This is the mail archive of the
gcc-bugs@gcc.gnu.org
mailing list for the GCC project.
[Bug rtl-optimization/74585] powerpc64: Very poor code generation for homogeneous vector aggregates passed in registers
- From: "wschmidt at gcc dot gnu.org" <gcc-bugzilla at gcc dot gnu dot org>
- To: gcc-bugs at gcc dot gnu dot org
- Date: Mon, 15 Aug 2016 17:35:21 +0000
- Subject: [Bug rtl-optimization/74585] powerpc64: Very poor code generation for homogeneous vector aggregates passed in registers
- Authentication-results: sourceware.org; auth=none
- Auto-submitted: auto-generated
- References: <bug-74585-4@http.gcc.gnu.org/bugzilla/>
https://gcc.gnu.org/bugzilla/show_bug.cgi?id=74585
--- Comment #11 from Bill Schmidt <wschmidt at gcc dot gnu.org> ---
With the original test case, -mcpu=power8 is problematic because of the use of
the "swapping stores," whose RHS is a vec_select rather than a register or
subreg.

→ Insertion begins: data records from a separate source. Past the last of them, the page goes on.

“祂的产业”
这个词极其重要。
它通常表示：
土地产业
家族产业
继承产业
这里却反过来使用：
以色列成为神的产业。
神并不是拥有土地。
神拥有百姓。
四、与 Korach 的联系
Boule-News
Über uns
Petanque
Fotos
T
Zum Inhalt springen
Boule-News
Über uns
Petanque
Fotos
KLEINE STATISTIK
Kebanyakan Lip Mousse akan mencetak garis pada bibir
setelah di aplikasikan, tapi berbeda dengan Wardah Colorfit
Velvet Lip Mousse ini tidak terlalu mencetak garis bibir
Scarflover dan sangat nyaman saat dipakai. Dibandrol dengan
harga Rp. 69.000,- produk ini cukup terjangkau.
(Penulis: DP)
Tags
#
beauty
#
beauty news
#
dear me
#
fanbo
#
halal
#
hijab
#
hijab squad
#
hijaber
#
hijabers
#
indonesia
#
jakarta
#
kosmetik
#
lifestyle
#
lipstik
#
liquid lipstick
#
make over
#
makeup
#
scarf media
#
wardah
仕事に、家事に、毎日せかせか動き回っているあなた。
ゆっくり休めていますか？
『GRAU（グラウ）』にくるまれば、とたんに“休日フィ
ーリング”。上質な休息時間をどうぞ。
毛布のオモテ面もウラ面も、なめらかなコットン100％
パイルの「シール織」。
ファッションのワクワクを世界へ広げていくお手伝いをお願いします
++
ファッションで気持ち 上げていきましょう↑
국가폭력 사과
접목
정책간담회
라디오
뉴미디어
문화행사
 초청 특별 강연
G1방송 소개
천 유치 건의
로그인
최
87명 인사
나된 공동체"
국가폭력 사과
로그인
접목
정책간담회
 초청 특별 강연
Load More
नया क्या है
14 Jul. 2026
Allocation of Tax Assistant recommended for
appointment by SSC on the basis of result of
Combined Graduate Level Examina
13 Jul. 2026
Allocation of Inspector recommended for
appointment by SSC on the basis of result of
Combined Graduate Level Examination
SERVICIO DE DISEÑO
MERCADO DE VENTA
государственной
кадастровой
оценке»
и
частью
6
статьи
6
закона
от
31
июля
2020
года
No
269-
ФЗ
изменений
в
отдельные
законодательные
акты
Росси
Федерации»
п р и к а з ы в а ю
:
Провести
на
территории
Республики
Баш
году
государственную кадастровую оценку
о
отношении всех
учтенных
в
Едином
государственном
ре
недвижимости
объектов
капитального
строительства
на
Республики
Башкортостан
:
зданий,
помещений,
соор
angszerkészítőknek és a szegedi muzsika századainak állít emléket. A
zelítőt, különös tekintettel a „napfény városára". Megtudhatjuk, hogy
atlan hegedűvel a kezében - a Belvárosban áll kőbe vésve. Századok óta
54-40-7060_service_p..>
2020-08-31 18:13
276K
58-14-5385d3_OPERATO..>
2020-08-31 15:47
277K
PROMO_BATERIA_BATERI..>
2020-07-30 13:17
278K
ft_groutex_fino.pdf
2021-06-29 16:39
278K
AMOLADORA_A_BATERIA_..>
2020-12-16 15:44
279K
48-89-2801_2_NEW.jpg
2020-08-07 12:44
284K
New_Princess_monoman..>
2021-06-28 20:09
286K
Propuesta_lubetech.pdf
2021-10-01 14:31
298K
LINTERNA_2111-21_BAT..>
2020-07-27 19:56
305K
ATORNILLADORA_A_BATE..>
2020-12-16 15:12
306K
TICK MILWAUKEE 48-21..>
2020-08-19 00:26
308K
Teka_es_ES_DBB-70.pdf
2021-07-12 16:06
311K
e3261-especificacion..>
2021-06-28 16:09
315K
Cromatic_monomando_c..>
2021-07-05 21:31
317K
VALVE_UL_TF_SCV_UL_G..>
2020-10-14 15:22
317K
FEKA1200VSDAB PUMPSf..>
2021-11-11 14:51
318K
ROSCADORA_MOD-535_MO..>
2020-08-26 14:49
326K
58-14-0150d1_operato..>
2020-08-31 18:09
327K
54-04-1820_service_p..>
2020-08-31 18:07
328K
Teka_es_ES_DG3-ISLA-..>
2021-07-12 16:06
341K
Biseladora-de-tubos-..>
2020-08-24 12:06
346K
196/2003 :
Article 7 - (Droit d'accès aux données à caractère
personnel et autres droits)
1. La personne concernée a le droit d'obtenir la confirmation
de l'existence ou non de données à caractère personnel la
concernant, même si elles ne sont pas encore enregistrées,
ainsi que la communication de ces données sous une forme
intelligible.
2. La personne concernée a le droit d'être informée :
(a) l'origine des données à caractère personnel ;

This prevents us from saving the RHS of the store for use in replacing
subsequent loads, running afoul of this logic in dse.c:record_store ():
if (GET_CODE (body) == SET
/* No place to keep the value after ra. */
&& !reload_completed
&& (REG_P (SET_SRC (body)) <= this part
|| GET_CODE (SET_SRC (body)) == SUBREG
|| CONSTANT_P (SET_SRC (body)))
&& !MEM_VOLATILE_P (mem)
/* Sometimes the store and reload is used for truncation and
rounding. */
&& !(FLOAT_MODE_P (GET_MODE (mem)) && (flag_float_store)))
We can circumvent this if we can use stvx to force the parameters to the stack,
which is legal since the stack slots are properly aligned.
However, even using -mcpu=power9, we don't handle removing the stores and
replacing the partial loads with register logic.